◆ PROBLEM REQUIREMENTS: Please copy the text lines from all of the data below word for word, leaving out the pictures.

Saved entries:
━━━━━━━━━━━━━━━━

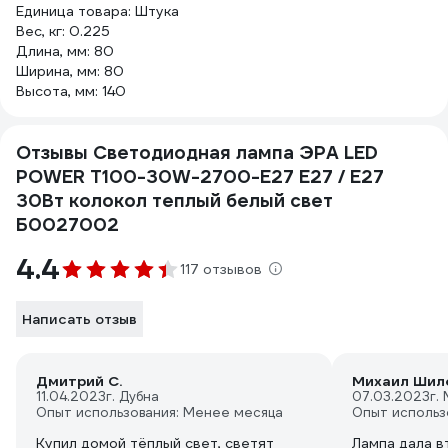
Единица товара: Штука
Вес, кг: 0.225
Длина, мм: 80
Ширина, мм: 80
Высота, мм: 140
Отзывы Светодиодная лампа ЭРА LED
POWER T100-30W-2700-E27 E27 / Е27
30Вт колокол теплый белый свет
Б0027002
4.4
117 отзывов
Написать отзыв
Дмитрий С.
Михаил Шил
11.04.2023
г. Дубна
07.03.2023
г.
Опыт использования: Менее месяца
Опыт использ
Купил домой тёплый свет, светят
Лампа дала в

━━━━━━━━━━━━━━━━

◆ RESPONSE TO THIS TASK:
Единица товара: Штука
Вес, кг: 0.225
Длина, мм: 80
Ширина, мм: 80
Высота, мм: 140
Отзывы Светодиодная лампа ЭРА LED
POWER T100-30W-2700-E27 E27 / Е27
30Вт колокол теплый белый свет
Б0027002
4.4
117 отзывов
Написать отзыв
Дмитрий С.
Михаил Шил
11.04.2023
г. Дубна
07.03.2023
г.
Опыт использования: Менее месяца
Опыт использ
Купил домой тёплый свет, светят
Лампа дала в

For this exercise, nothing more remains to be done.